[Dixielandjazz] Buck Clayton Jam Session LP

ROBERT R. CALDER serapion at btinternet.com
Thu Apr 15 00:10:09 PDT 2010


As I recall, and the details should be in the Mosaic set, one of the sides of the Buck Clayton jam session CD was originally issued in an edited form, so that instead of hearing Urbie Green develop an idea stated earlier by Henderson Chambers the listener got the equivalent of Henderson Chambers following up with a snippet from Urbie Green's solo.  I am sketchy about the details (which were probably in the sleevenote of the mid-price reissue of the jam sessions c.1970) but obviously this indicates that somebody thought switching the course of the performance around lessened impressions of monotony by pushing one bit of the sequence into an earlier position.
Perhaps some misguided person supposed there was a sort of extra interest in Urbie's solo when what he was really hearing was the echo of the Henderson Chambers bit?  

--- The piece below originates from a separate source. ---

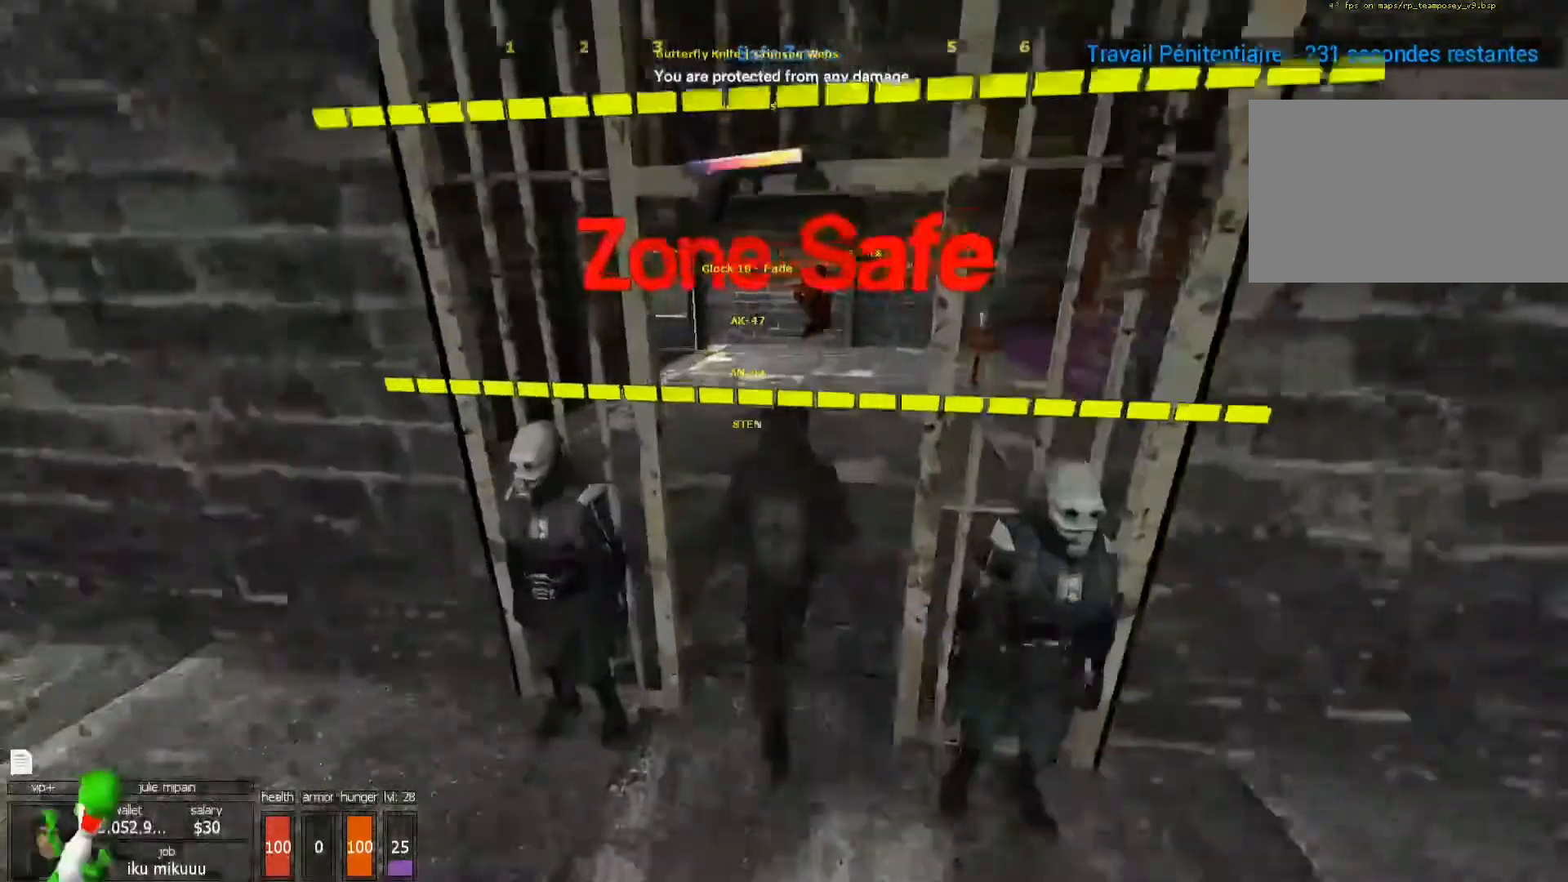
{"keys": ["shift", "z"], "mouse": [], "events": [[133, "3", "down"], [233, "3", "up"]]}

There is always the problem with performances such as those, of falling between the one ideal of the symphonic poem, and the other of music to drink along with. Some sections fall into a background category, others thrust themselves forward and the glasses go down as distractions from attention, and to leave both hands free for applause. Of course if everybody is really going, and on form, the solo determines its own length -- when Bobby Watson did his Johnny Hodges programme in Edinburgh a few years back, it was nice to see him convening meetings in the middle of one and another performance and deciding with Alan Barnes and Joe Temperley and Bancroft the saxophone etc. on riff support etc. Just like a general on the battlefield meeting with officers to organise the continued pursuit of the battle. In fact even more like Buddy Tate on the bandstand doing the identical business. 
If you want an extended Dixieland performance get a chair or two, and let two hornmen have the floor letting the other(s) sit out, and forget any notion of so many bars each. 
Let alone Mulligan and Brookmeyer, there have been and are two-man front lines -- and either three together or simply a solo is just too limited an approach.